Plain-text document sources:
§ §
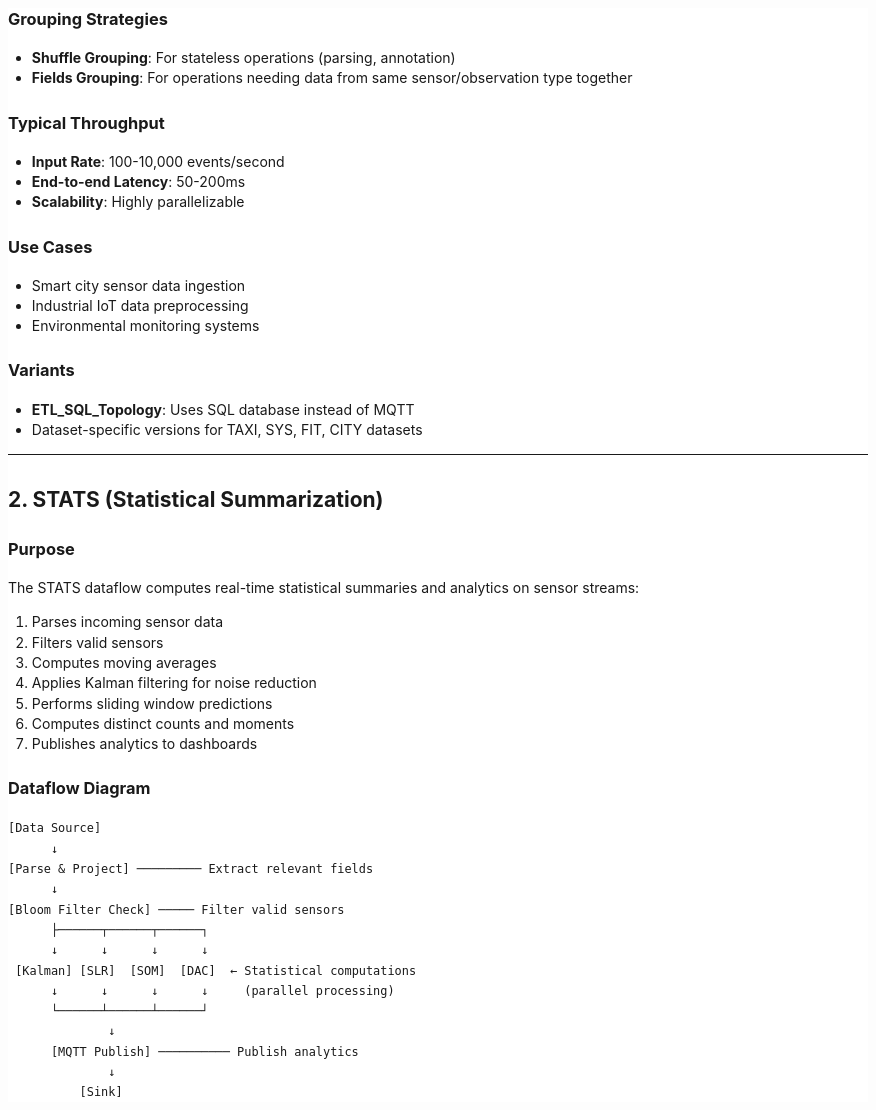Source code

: ### Grouping Strategies
- **Shuffle Grouping**: For stateless operations (parsing, annotation)
- **Fields Grouping**: For operations needing data from same sensor/observation type together

### Typical Throughput
- **Input Rate**: 100-10,000 events/second
- **End-to-end Latency**: 50-200ms
- **Scalability**: Highly parallelizable

### Use Cases
- Smart city sensor data ingestion
- Industrial IoT data preprocessing
- Environmental monitoring systems

### Variants
- **ETL_SQL_Topology**: Uses SQL database instead of MQTT
- Dataset-specific versions for TAXI, SYS, FIT, CITY datasets

---

## 2. STATS (Statistical Summarization)

### Purpose
The STATS dataflow computes real-time statistical summaries and analytics on sensor streams:
1. Parses incoming sensor data
2. Filters valid sensors
3. Computes moving averages
4. Applies Kalman filtering for noise reduction
5. Performs sliding window predictions
6. Computes distinct counts and moments
7. Publishes analytics to dashboards

### Dataflow Diagram

```
[Data Source]
      ↓
[Parse & Project] ───────── Extract relevant fields
      ↓
[Bloom Filter Check] ───── Filter valid sensors
      ├──────┬──────┬──────┐
      ↓      ↓      ↓      ↓
 [Kalman] [SLR]  [SOM]  [DAC]  ← Statistical computations
      ↓      ↓      ↓      ↓     (parallel processing)
      └──────┴──────┴──────┘
              ↓
      [MQTT Publish] ────────── Publish analytics
              ↓
          [Sink]
```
§ §
INSTRUCTIONS FOR THE TASK:
Give again, word for word, every line from the top of the data above to the line holding "### Typical Throughput", inclusive, with the pictures left out.

YOUR SOLUTION:
Source code

: ### Grouping Strategies
- **Shuffle Grouping**: For stateless operations (parsing, annotation)
- **Fields Grouping**: For operations needing data from same sensor/observation type together

### Typical Throughput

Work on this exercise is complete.